Can you format the rows below as a numbered list, skipping any blank lines and leaving the pictures out?
--- Begin ---
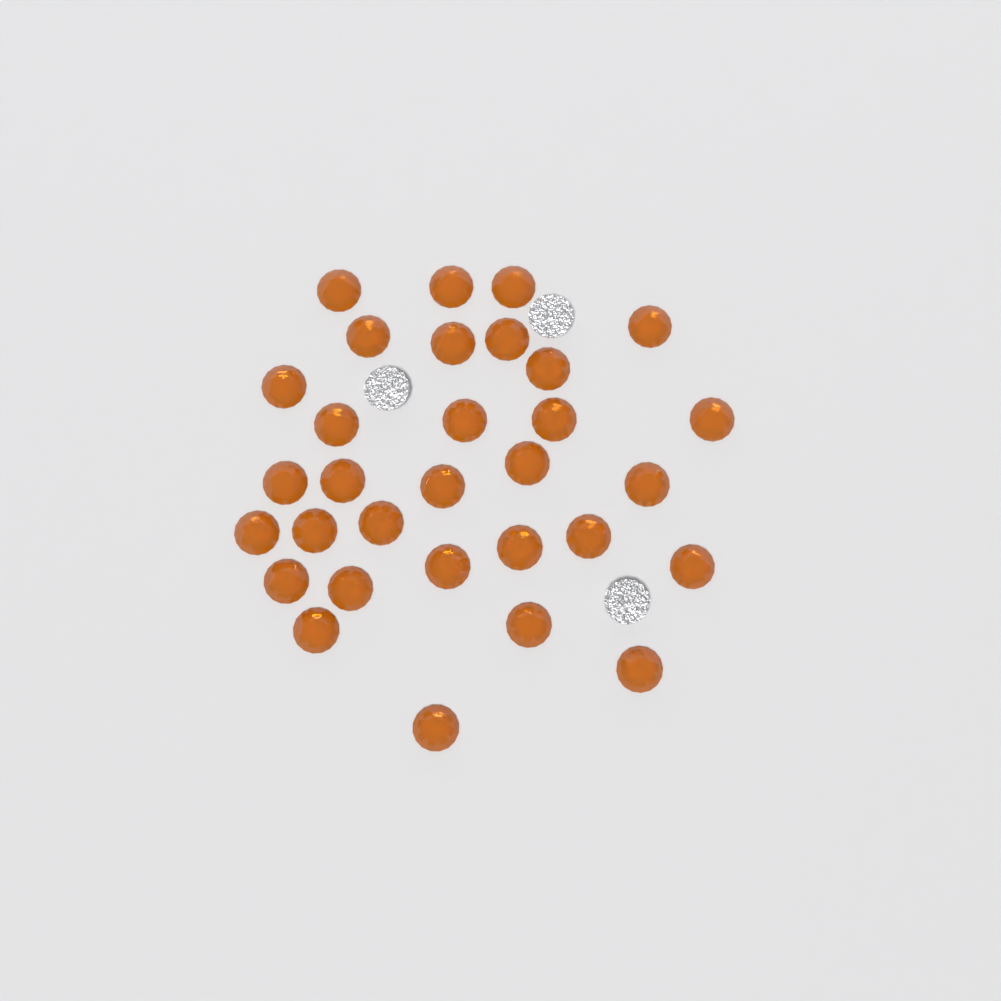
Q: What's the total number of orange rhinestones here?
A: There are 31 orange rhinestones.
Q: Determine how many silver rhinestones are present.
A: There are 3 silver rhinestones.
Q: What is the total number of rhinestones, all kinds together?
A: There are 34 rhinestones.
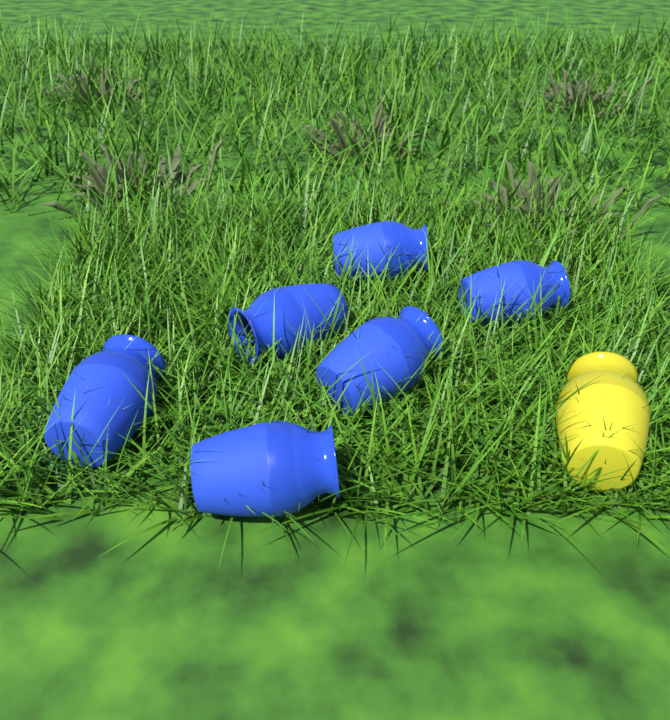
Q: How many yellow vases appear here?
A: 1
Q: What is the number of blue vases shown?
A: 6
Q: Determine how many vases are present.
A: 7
--- End ---
> [RESULT FOR THIS EXERCISE]:
1. Q: What's the total number of orange rhinestones here?
2. A: There are 31 orange rhinestones.
3. Q: Determine how many silver rhinestones are present.
4. A: There are 3 silver rhinestones.
5. Q: What is the total number of rhinestones, all kinds together?
6. A: There are 34 rhinestones.
7. Q: How many yellow vases appear here?
8. A: 1
9. Q: What is the number of blue vases shown?
10. A: 6
11. Q: Determine how many vases are present.
12. A: 7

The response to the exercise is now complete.